* Work instruction *
The records should be copied out again with no alteration.

*** Task input Section Begins ***

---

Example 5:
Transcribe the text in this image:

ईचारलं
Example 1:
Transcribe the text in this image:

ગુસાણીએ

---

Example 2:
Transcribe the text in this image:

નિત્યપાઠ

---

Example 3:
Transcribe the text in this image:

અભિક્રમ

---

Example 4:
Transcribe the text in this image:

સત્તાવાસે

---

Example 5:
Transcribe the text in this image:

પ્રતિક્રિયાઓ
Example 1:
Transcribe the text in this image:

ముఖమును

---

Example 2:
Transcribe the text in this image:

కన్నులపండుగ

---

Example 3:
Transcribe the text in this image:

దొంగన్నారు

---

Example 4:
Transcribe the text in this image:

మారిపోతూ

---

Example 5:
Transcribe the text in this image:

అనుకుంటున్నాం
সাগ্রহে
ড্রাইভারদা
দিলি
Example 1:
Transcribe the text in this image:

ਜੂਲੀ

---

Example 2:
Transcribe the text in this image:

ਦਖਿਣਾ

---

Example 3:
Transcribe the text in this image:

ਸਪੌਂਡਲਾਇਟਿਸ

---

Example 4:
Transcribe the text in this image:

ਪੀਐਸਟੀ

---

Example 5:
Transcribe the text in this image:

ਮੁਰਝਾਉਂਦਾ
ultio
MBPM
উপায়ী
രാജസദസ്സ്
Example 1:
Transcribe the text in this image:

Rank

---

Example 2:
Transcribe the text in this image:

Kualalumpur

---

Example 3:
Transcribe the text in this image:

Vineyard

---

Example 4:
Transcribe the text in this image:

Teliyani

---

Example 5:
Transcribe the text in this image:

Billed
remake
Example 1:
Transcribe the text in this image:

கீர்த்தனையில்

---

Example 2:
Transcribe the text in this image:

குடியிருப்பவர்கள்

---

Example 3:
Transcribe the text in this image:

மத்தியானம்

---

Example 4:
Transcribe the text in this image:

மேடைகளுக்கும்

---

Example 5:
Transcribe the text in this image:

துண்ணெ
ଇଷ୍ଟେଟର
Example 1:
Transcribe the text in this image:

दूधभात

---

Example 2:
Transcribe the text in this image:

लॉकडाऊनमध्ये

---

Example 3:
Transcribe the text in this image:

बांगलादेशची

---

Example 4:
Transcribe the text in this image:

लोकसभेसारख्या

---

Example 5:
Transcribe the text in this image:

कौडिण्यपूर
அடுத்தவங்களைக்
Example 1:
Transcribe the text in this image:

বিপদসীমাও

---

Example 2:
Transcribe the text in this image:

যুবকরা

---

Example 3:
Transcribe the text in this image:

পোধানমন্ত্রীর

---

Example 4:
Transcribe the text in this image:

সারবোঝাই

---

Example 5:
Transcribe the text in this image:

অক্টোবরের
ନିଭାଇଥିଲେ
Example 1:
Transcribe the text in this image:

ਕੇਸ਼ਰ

*** Task input Section Ends ***

* Exercise answer *
---

Example 5:
Transcribe the text in this image:

ईचारलं
Example 1:
Transcribe the text in this image:

ગુસાણીએ

---

Example 2:
Transcribe the text in this image:

નિત્યપાઠ

---

Example 3:
Transcribe the text in this image:

અભિક્રમ

---

Example 4:
Transcribe the text in this image:

સત્તાવાસે

---

Example 5:
Transcribe the text in this image:

પ્રતિક્રિયાઓ
Example 1:
Transcribe the text in this image:

ముఖమును

---

Example 2:
Transcribe the text in this image:

కన్నులపండుగ

---

Example 3:
Transcribe the text in this image:

దొంగన్నారు

---

Example 4:
Transcribe the text in this image:

మారిపోతూ

---

Example 5:
Transcribe the text in this image:

అనుకుంటున్నాం
সাগ্রহে
ড্রাইভারদা
দিলি
Example 1:
Transcribe the text in this image:

ਜੂਲੀ

---

Example 2:
Transcribe the text in this image:

ਦਖਿਣਾ

---

Example 3:
Transcribe the text in this image:

ਸਪੌਂਡਲਾਇਟਿਸ

---

Example 4:
Transcribe the text in this image:

ਪੀਐਸਟੀ

---

Example 5:
Transcribe the text in this image:

ਮੁਰਝਾਉਂਦਾ
ultio
MBPM
উপায়ী
രാജസദസ്സ്
Example 1:
Transcribe the text in this image:

Rank

---

Example 2:
Transcribe the text in this image:

Kualalumpur

---

Example 3:
Transcribe the text in this image:

Vineyard

---

Example 4:
Transcribe the text in this image:

Teliyani

---

Example 5:
Transcribe the text in this image:

Billed
remake
Example 1:
Transcribe the text in this image:

கீர்த்தனையில்

---

Example 2:
Transcribe the text in this image:

குடியிருப்பவர்கள்

---

Example 3:
Transcribe the text in this image:

மத்தியானம்

---

Example 4:
Transcribe the text in this image:

மேடைகளுக்கும்

---

Example 5:
Transcribe the text in this image:

துண்ணெ
ଇଷ୍ଟେଟର
Example 1:
Transcribe the text in this image:

दूधभात

---

Example 2:
Transcribe the text in this image:

लॉकडाऊनमध्ये

---

Example 3:
Transcribe the text in this image:

बांगलादेशची

---

Example 4:
Transcribe the text in this image:

लोकसभेसारख्या

---

Example 5:
Transcribe the text in this image:

कौडिण्यपूर
அடுத்தவங்களைக்
Example 1:
Transcribe the text in this image:

বিপদসীমাও

---

Example 2:
Transcribe the text in this image:

যুবকরা

---

Example 3:
Transcribe the text in this image:

পোধানমন্ত্রীর

---

Example 4:
Transcribe the text in this image:

সারবোঝাই

---

Example 5:
Transcribe the text in this image:

অক্টোবরের
ନିଭାଇଥିଲେ
Example 1:
Transcribe the text in this image:

ਕੇਸ਼ਰ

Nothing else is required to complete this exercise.